Nearing mile 8 I began to lose my happy mental state. I know the entire point of the pace is to not know the exact distance and to ride the horse you have per the trail conditions. I get it.  There is just something about not knowing if I am going 6 or 12 miles that day that really messes with my mind. I like to be able to look at my watch and know I only have 2 miles left or that I should hold back and save some.

Right as I was starting to worry about how long we really were going that morning, we popped out and back near the race track. Aha!! We were at the finish line!
Except then we ducked back into the woods for another mile. In fact the last mile was the most strenuous in terms of terrain. There were some really good hills and I debated getting off and walking Pete, but the thought of scrambling back on him wasn't appealing enough so I stayed put. Since we were alone (and had been for the majority of the ride) and I was losing my love of this ride, I began to sing. I sang "This is the ride that will not end" to the tune of "This is the song that never ends" Pete kept pinning his ears back at me. I don't think he liked my song.
A mile of trudging up the hills later and we plopped out of the woods at the back of the registration area and crossed the finish line! It was just shy of 9 miles per my Garmin which is never really accurate and always a bit short. I bet it was closer to 9.5 miles in reality, but will have to wait until results are up to know for sure.

▶ TASK LIST:
**a)** List every distance in miles that the trail ride account writes in digits, in the order they appear.
**b)** Write the next part of the trail ride account, continuing from its last sentence.

▶ EXTRACTED DATA:
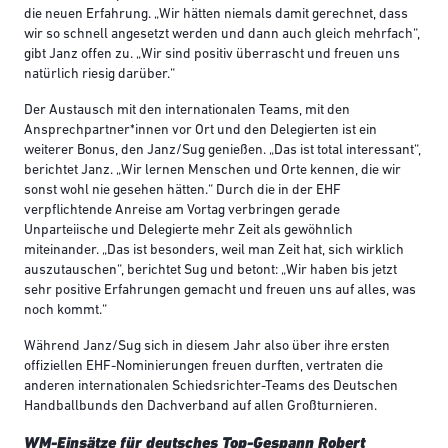
die neuen Erfahrung. „Wir hätten niemals damit gerechnet, dass
wir so schnell angesetzt werden und dann auch gleich mehrfach“,
gibt Janz offen zu. „Wir sind positiv überrascht und freuen uns
natürlich riesig darüber.“
Der Austausch mit den internationalen Teams, mit den
Ansprechpartner*innen vor Ort und den Delegierten ist ein
weiterer Bonus, den Janz/Sug genießen. „Das ist total interessant“,
berichtet Janz. „Wir lernen Menschen und Orte kennen, die wir
sonst wohl nie gesehen hätten.“ Durch die in der EHF
verpflichtende Anreise am Vortag verbringen gerade
Unparteiische und Delegierte mehr Zeit als gewöhnlich
miteinander. „Das ist besonders, weil man Zeit hat, sich wirklich
auszutauschen“, berichtet Sug und betont: „Wir haben bis jetzt
sehr positive Erfahrungen gemacht und freuen uns auf alles, was
noch kommt.“
Während Janz/Sug sich in diesem Jahr also über ihre ersten
offiziellen EHF-Nominierungen freuen durften, vertraten die
anderen internationalen Schiedsrichter-Teams des Deutschen
Handballbunds den Dachverband auf allen Großturnieren.
WM-Einsätze für deutsches Top-Gespann Robert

▶ ANSWERS FOR THE TASKS:
**a)** 8, 6, 12, 2, 9, 9.5

**b)**
I gave Pete the biggest hug ever and praised the crap out of him for being such a wonderful horse. I didn't even realize it until the end, but he didn't balk or spook one time. This from a horse who has been ridden maybe half a dozen times in the last year and has not been trailered anywhere in over a year. He went over bridges, across creeks, past cows and other horses, up steep inclines and both passed and was passed by other riders all without batting an eye or taking a wrong step. Where Gem would have ping ponged past every stump, pile of twigs or half dead tree he just kept going forward. No, I won't be permanently ditching my mare for him, but it really was a nice ride.
Dusty handed Wyatt over who was calling out for me and once again spoiled me by stripping tack and sponging Pete. Is this what it feels like to have a crew? Hmmm...
Pete looking good, but tired after the ride. I bet he isn't so easy to catch the next time he sees me coming with bridle in hand :)

Wyatt was thirsty and decided he had to drink out of the water tank just like Pete.
We tucked Pete back into the trailer and wandered over for lunch.  It was mouth watering BBQ, baked beans and coleslaw and I dove into my plate downing my glass of sweat tea in record time. After lunch we packed up and headed home with a super tired Pete and equally tired Wyatt. It was a great start to the 2015/2016 season.


  1. Now that is a horse that is worth its weight in gold. Looks like a gorgeous ride too! I miss doing hunter paces. Some day I'll have a horse again...

    1. And a lot of gold it would bring ;) He really is a great guy and while I was a bit nervous he proved that I didn't have to be. He is a really fun, solid and honest ride.

  2. I Love Pete! What a doll! And wow. I have to come ride down there. Those trails look so fun. AND THAT RACETRACK ERHMAGERD.

    Now, the big question: how many buckets of water did Wyatt overturn? Hahaha

    1. You are welcome at any time! Seriously, you can have your choice of Pete or Gem and stay with us. Paces are pretty much every other weekend. I was itching to just fly down that racetrack. Gem better be ready for next year!

      Surprisingly, none. He did learn how to open my water tank though and emptied all 7 gallons of that so that probably counts.